We may be unable to obtain suitable drug candidates or products from third parties for a number of reasons, including:

If we are unable to develop suitable potential drug candidates through internal research programs or by obtaining rights to new products from third parties, our future revenue growth will suffer.

We depend on patents and proprietary rights, which may offer only limited exclusive protection and do not protect against infringement. If we are unable to protect our patents and proprietary rights, our assets and business could be materially harmed.

Our success depends in part on our ability and the ability of our collaborators and licensors to obtain, maintain and enforce patents and other proprietary rights for our drugs and technologies. Patent law relating to the scope of claims in the biotechnology field in which we operate is still evolving and involves a great deal of uncertainty.

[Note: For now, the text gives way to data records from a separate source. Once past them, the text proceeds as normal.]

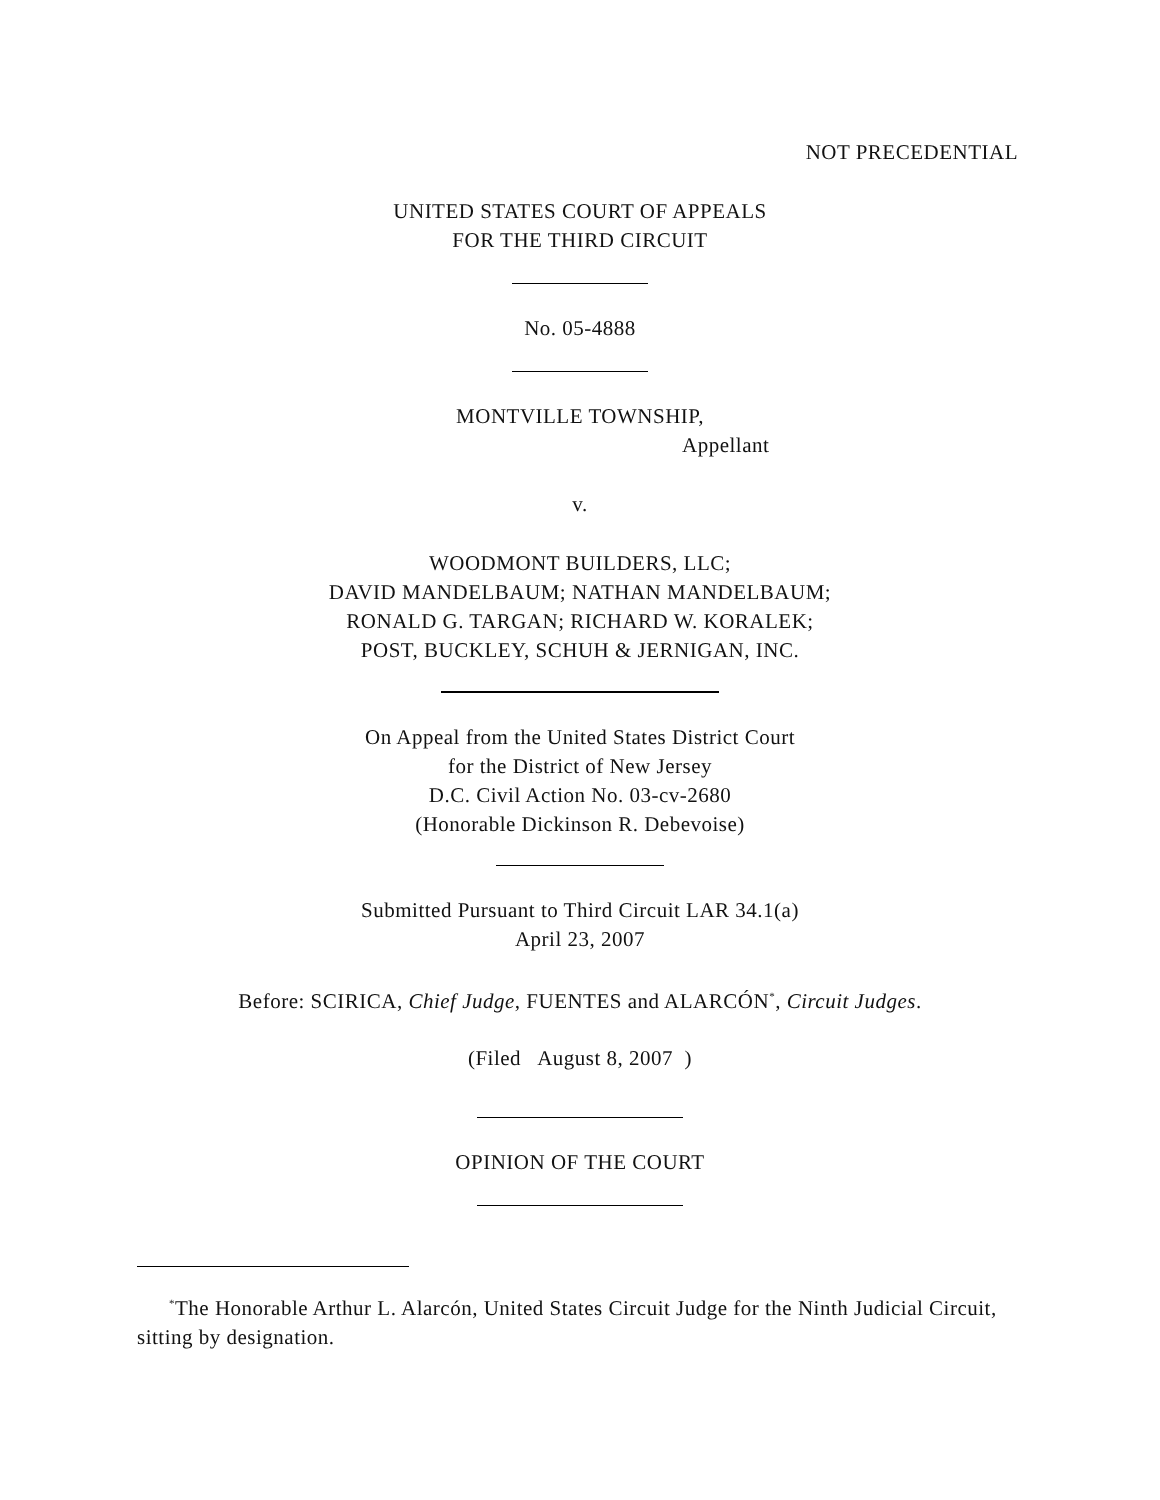NOT PRECEDENTIAL
UNITED STATES COURT OF APPEALS
FOR THE THIRD CIRCUIT
No. 05-4888
MONTVILLE TOWNSHIP,
Appellant
v.
WOODMONT BUILDERS, LLC;
DAVID MANDELBAUM; NATHAN MANDELBAUM;
RONALD G. TARGAN; RICHARD W. KORALEK;
POST, BUCKLEY, SCHUH & JERNIGAN, INC.
On Appeal from the United States District Court
for the District of New Jersey
D.C. Civil Action No. 03-cv-2680
(Honorable Dickinson R. Debevoise)
Submitted Pursuant to Third Circuit LAR 34.1(a)
April 23, 2007
Before: SCIRICA, Chief Judge, FUENTES and ALARCÓN<sup>*</sup>, Circuit Judges.
(Filed August 8, 2007 )
OPINION OF THE COURT
<sup>*</sup> The Honorable Arthur L. Alarcón, United States Circuit Judge for the Ninth Judicial Circuit, sitting by designation.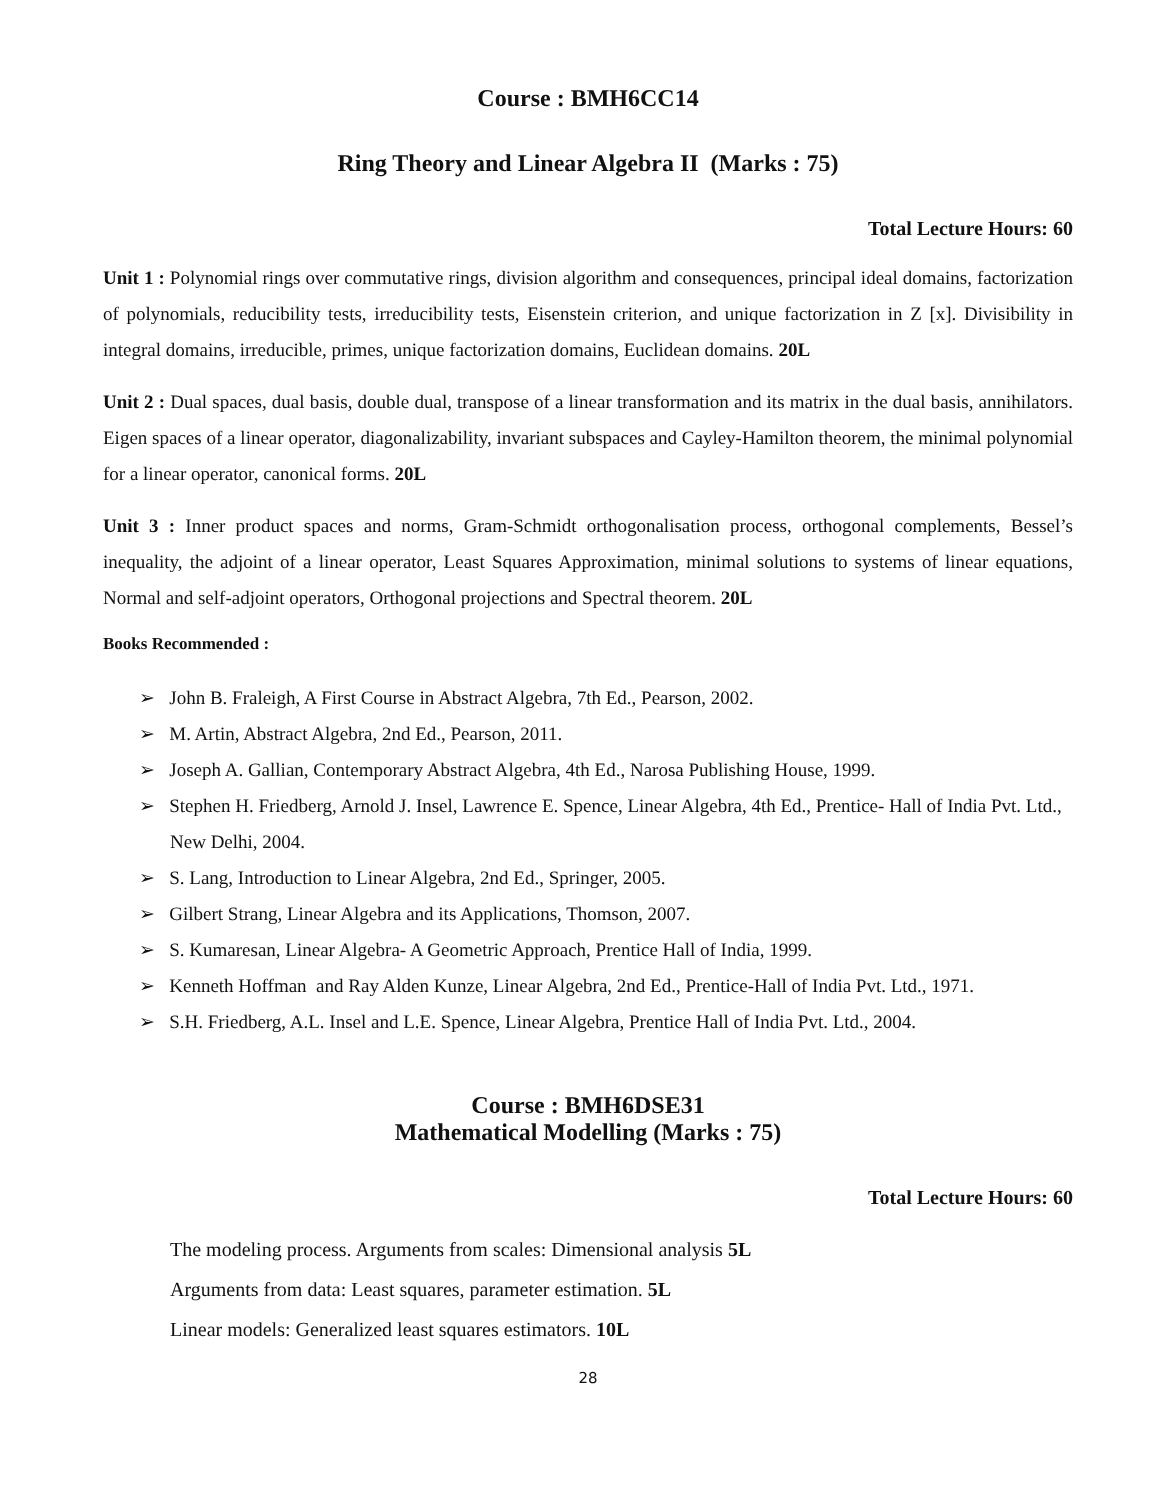Course : BMH6CC14
Ring Theory and Linear Algebra II (Marks : 75)
Total Lecture Hours: 60
Unit 1 : Polynomial rings over commutative rings, division algorithm and consequences, principal ideal domains, factorization of polynomials, reducibility tests, irreducibility tests, Eisenstein criterion, and unique factorization in Z [x]. Divisibility in integral domains, irreducible, primes, unique factorization domains, Euclidean domains. 20L
Unit 2 : Dual spaces, dual basis, double dual, transpose of a linear transformation and its matrix in the dual basis, annihilators. Eigen spaces of a linear operator, diagonalizability, invariant subspaces and Cayley-Hamilton theorem, the minimal polynomial for a linear operator, canonical forms. 20L
Unit 3 : Inner product spaces and norms, Gram-Schmidt orthogonalisation process, orthogonal complements, Bessel’s inequality, the adjoint of a linear operator, Least Squares Approximation, minimal solutions to systems of linear equations, Normal and self-adjoint operators, Orthogonal projections and Spectral theorem. 20L
Books Recommended :
➢ John B. Fraleigh, A First Course in Abstract Algebra, 7th Ed., Pearson, 2002.
➢ M. Artin, Abstract Algebra, 2nd Ed., Pearson, 2011.
➢ Joseph A. Gallian, Contemporary Abstract Algebra, 4th Ed., Narosa Publishing House, 1999.
➢ Stephen H. Friedberg, Arnold J. Insel, Lawrence E. Spence, Linear Algebra, 4th Ed., Prentice- Hall of India Pvt. Ltd., New Delhi, 2004.
➢ S. Lang, Introduction to Linear Algebra, 2nd Ed., Springer, 2005.
➢ Gilbert Strang, Linear Algebra and its Applications, Thomson, 2007.
➢ S. Kumaresan, Linear Algebra- A Geometric Approach, Prentice Hall of India, 1999.
➢ Kenneth Hoffman and Ray Alden Kunze, Linear Algebra, 2nd Ed., Prentice-Hall of India Pvt. Ltd., 1971.
➢ S.H. Friedberg, A.L. Insel and L.E. Spence, Linear Algebra, Prentice Hall of India Pvt. Ltd., 2004.
Course : BMH6DSE31
Mathematical Modelling (Marks : 75)
Total Lecture Hours: 60
The modeling process. Arguments from scales: Dimensional analysis 5L
Arguments from data: Least squares, parameter estimation. 5L
Linear models: Generalized least squares estimators. 10L
28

Although we own or exclusively license more than 35 issued United States patents, and numerous pending United States patent applications, corresponding foreign patents and patent applications, including issued patents and patent applications relating to Fuzeon, the issuance of a patent is not conclusive as to its validity or enforceability, and third parties may challenge the validity or enforceability of our patents. We cannot assure you how much protection, if any, our patents will provide if we attempt to enforce them and/or if the patents are challenged in court or in other proceedings. It is possible that a competitor may successfully challenge our patents or that challenges will result in limitations of their coverage. In addition, the cost of litigation to uphold the validity of patents can be substantial. If we are unsuccessful in such litigation, third parties may be able to use our patented technologies without paying licensing fees or royalties to us. Further, we cannot assure you that our pending patent applications will result in issued patents. Because U.S. patent applications may be maintained in secrecy until a patent issues or is otherwise published, we cannot assure you that others have not filed patent applications for technology covered by our pending applications. Moreover, we cannot assure you that we were the first to invent the technology, which, under U.S. patent law, is a prerequisite to obtaining patent coverage. In the event that a third party has also filed a U.S. patent application on the technology, we may have to participate in interference proceedings declared by the U.S. Patent and Trademark Office to determine priority of invention, i.e., which party was the first to invent. The costs of these proceedings can be substantial, and it is possible that such efforts would be unsuccessful, resulting in a loss of our U.S. patent position.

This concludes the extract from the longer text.